NYC Comptroller Stringer and investors with $1.1T urge GM to get on board with the California compromise agreement on vehicle standards
New York City Comptroller Scott M. Stringer and a coalition of 25 major investors with $1.1 trillion in collective assets under management called on General Motors (GM) to join other OEMs in the compromise agreement with California and other states on clean vehicle standards.
In a letter sent to GM’s CEO Mary Barra, the investor signatories together stressed the urgent need to avoid the significant regulatory uncertainty and litigation delay that would result from President Trump’s proposed rollback of federal clean vehicle standards, as well as the importance of reducing emissions in the near-term from the transportation sector—the largest source of greenhouse gas emissions in the US.
The investors said that the agreement between the states and automakers provides the best available opportunity to address those needs while also positioning the company for competitive success in a global marketplace that is pivoting to cleaner vehicles.
We urge you to join this compromise agreement which is consistent with GM’s call for a national solution, continuously improving fuel economy, and its stated goal of moving toward zero emissions.—Investor signatories in their letter
Despite GM’s public statements, the company has successfully lobbied the Trump administration, both individually and through its trade organization, to roll back the US. Corporate Average Fuel Economy (CAFE) and greenhouse gas (GHG) vehicle standards. However, in June of this year, after significant investor engagement, the company joined 16 other automakers to write a letter to the President that, citing the need to avoid regulatory uncertainty, expressed approval for a rule supported by California that is stricter than the standards proposed by the Trump Administration—and that helps promote electric vehicles. The compromise agreement provides these elements.
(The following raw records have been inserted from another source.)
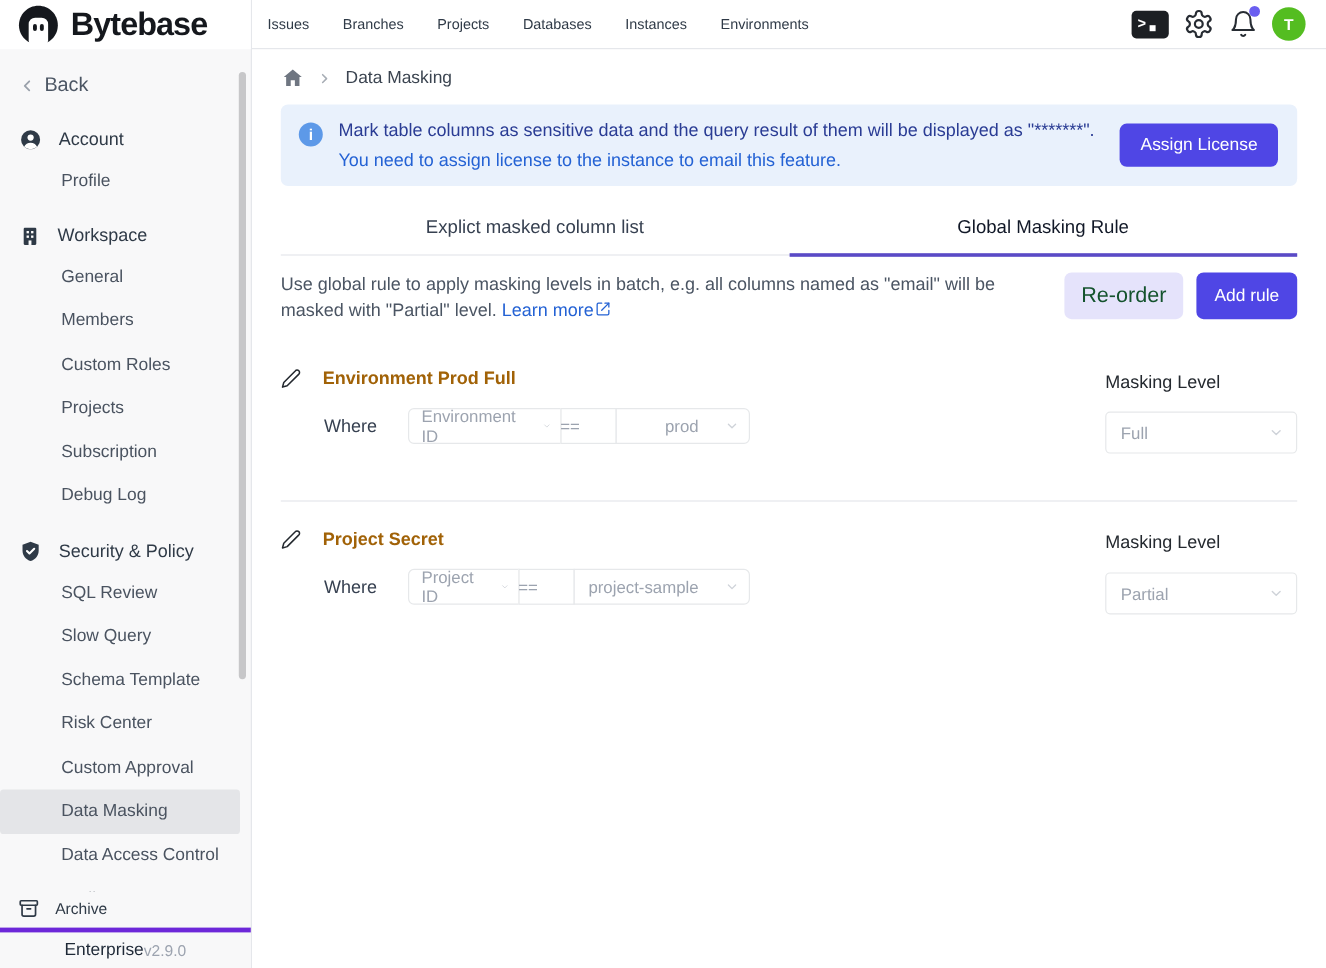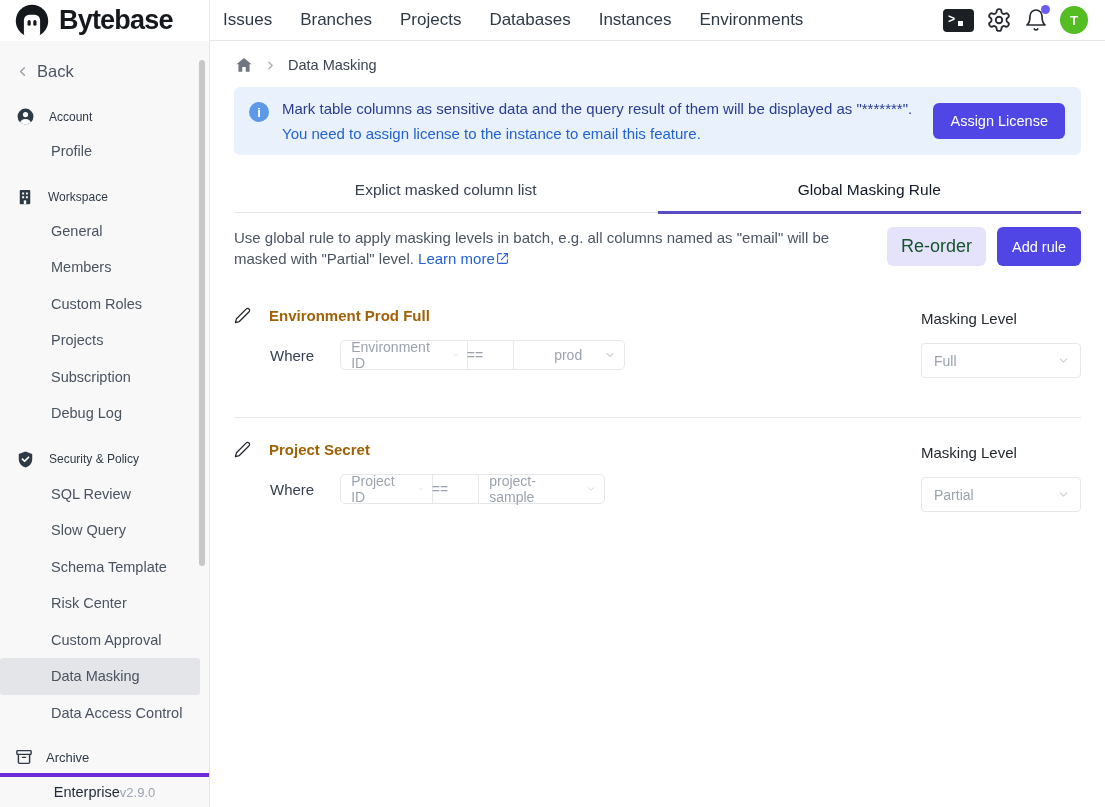--- a/index.html
+++ b/index.html
@@ -10,35 +10,35 @@
 
   
   .left-col { width:210px; flex:0 0 210px; border-right:1px solid #e5e7eb; background:#f8f8f9;
               display:flex; flex-direction:column; position:relative; }
   .logo-row { height:41px; background:#fff; display:flex; align-items:center; gap:9px; padding-left:14px; flex:0 0 41px; }
   .logo-word { font-size:27px; font-weight:700; color:#15181d; letter-spacing:-0.8px; }
 
   .back-row { display:flex; align-items:center; gap:7px; padding:21px 16px 6px 15px; color:#4b5563; font-size:16.5px; cursor:pointer; }
 
   .side-nav { flex:1 1 auto; overflow:hidden; padding-top:2px; }
-  .nav-section-header { display:flex; align-items:center; gap:14px; padding:7px 16px; margin-top:11px; font-size:12px; font-weight:500; color:#2f3a47; }
+  .nav-section-header { display:flex; align-items:center; gap:14px; padding:7px 16px; margin-top:11px; font-size:15px; font-weight:500; color:#2f3a47; }
   .nav-item { height:36.5px; line-height:36.5px; padding-left:51px; font-size:14.5px; color:#4a5360; cursor:pointer; margin-right:9px; border-radius:3px; }
   .nav-item.active { background:#e4e5e8; }
 
   .fake-scrollbar { position:absolute; top:60px; right:4px; width:6px; height:506px; background:#c7c7c9; border-radius:3px; }
 
   .archive-row { flex:0 0 30px; display:flex; align-items:center; gap:13px; padding:0 16px 2px 15px; font-size:13px; color:#2f3a47; cursor:pointer; }
   .side-footer { flex:0 0 34px; border-top:4px solid #6d28d9; display:flex; align-items:center; justify-content:center; padding:0 15px; background:#f8f8f9; }
   .plan { font-size:14.5px; font-weight:500; color:#1f2937; }
   .version { font-size:13px; color:#9ca3af; }
 
   
   .right-col { flex:1; display:flex; flex-direction:column; background:#fff; min-width:0; }
   .top-nav { height:41px; flex:0 0 41px; border-bottom:1px solid #e5e7eb; display:flex; align-items:center; padding:0 17px 0 13px; }
-  .nav-links { display:flex; gap:28px; font-size:17px; color:#2f3a47; }
+  .nav-links { display:flex; gap:28px; font-size:12px; color:#2f3a47; }
   .nav-link { cursor:pointer; }
   .nav-right { margin-left:auto; display:flex; align-items:center; gap:12px; }
   .term-icon { width:31px; height:23px; background:#1c1f23; border-radius:4px; display:flex; align-items:center; padding:0 5px; cursor:pointer; }
   .term-gt { color:#fff; font-weight:700; font-size:12px; font-family:"Liberation Mono", monospace; }
   .term-cursor { width:5px; height:5px; background:#fff; margin-left:3px; margin-top:7px; }
   .icon-btn { cursor:pointer; display:flex; align-items:center; }
   .bell-wrap { position:relative; }
   .bell-dot { position:absolute; top:-3px; right:-2px; width:9px; height:9px; border-radius:50%; background:#6a5ef0; }
   .avatar { width:28px; height:28px; border-radius:50%; background:#54bd21; color:#fff; font-size:13px; font-weight:700;
             display:flex; align-items:center; justify-content:center; cursor:pointer; }
@@ -76,21 +76,21 @@
   .rule-title-row { display:flex; align-items:center; gap:18px; }
   .rule-title { font-size:15px; font-weight:700; color:#a16207; }
   .where-row { display:flex; align-items:center; margin-top:16px; padding-left:36px; gap:26px; }
   .where-label { font-size:15px; color:#374151; }
   .cond-group { display:flex; }
   .cond { border:1px solid #e6e8ea; background:#fff; color:#9ca3af; font-size:14px; height:30px;
           display:flex; align-items:center; justify-content:flex-end; padding:0 8px 0 10px; gap:22px; cursor:default; }
   .cond + .cond { margin-left:-1px; }
   .cond:first-child { border-radius:5px 0 0 5px; }
   .cond:last-child { border-radius:0 5px 5px 0; }
-  .w-128 { width:128px; } .w-47 { width:47px; } .w-112 { width:112px; } .w-93 { width:93px; } .w-127 { width:127px; }
+  .w-128 { width:128px; } .w-47 { width:47px; } .w-112 { width:112px; } .w-93 { width:93px; } .w-127 { width:147px; }
 
   .rule-right { width:160px; flex:0 0 160px; }
   .ml-label { font-size:15px; font-weight:500; color:#24292f; padding-top:3px; }
   .ml-select { margin-top:16px; height:35px; border:1px solid #e6e8ea; border-radius:4px; background:#fff; color:#9ca3af;
                font-size:14px; display:flex; align-items:center; justify-content:space-between; padding:0 10px 0 12px; cursor:default; }
 </style>
 </head>
 <body>
 
 <div class="app">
In July, however, GM failed to join Ford, BMW, Honda, and Volkswagen as they reached a compromise agreement with California—supported by 13 states that have adopted California’s standards—that set standards that were not as stringent as the current standards adopted by the Obama administration and the California standards, but still more aggressive than the weaker standards proposed by President Trump. These companies cited the regulatory chaos Trump’s rollback would cause, as states that have adopted California’s standards represent about 37% of the US market, as well as the business case for investing in cleaner vehicles.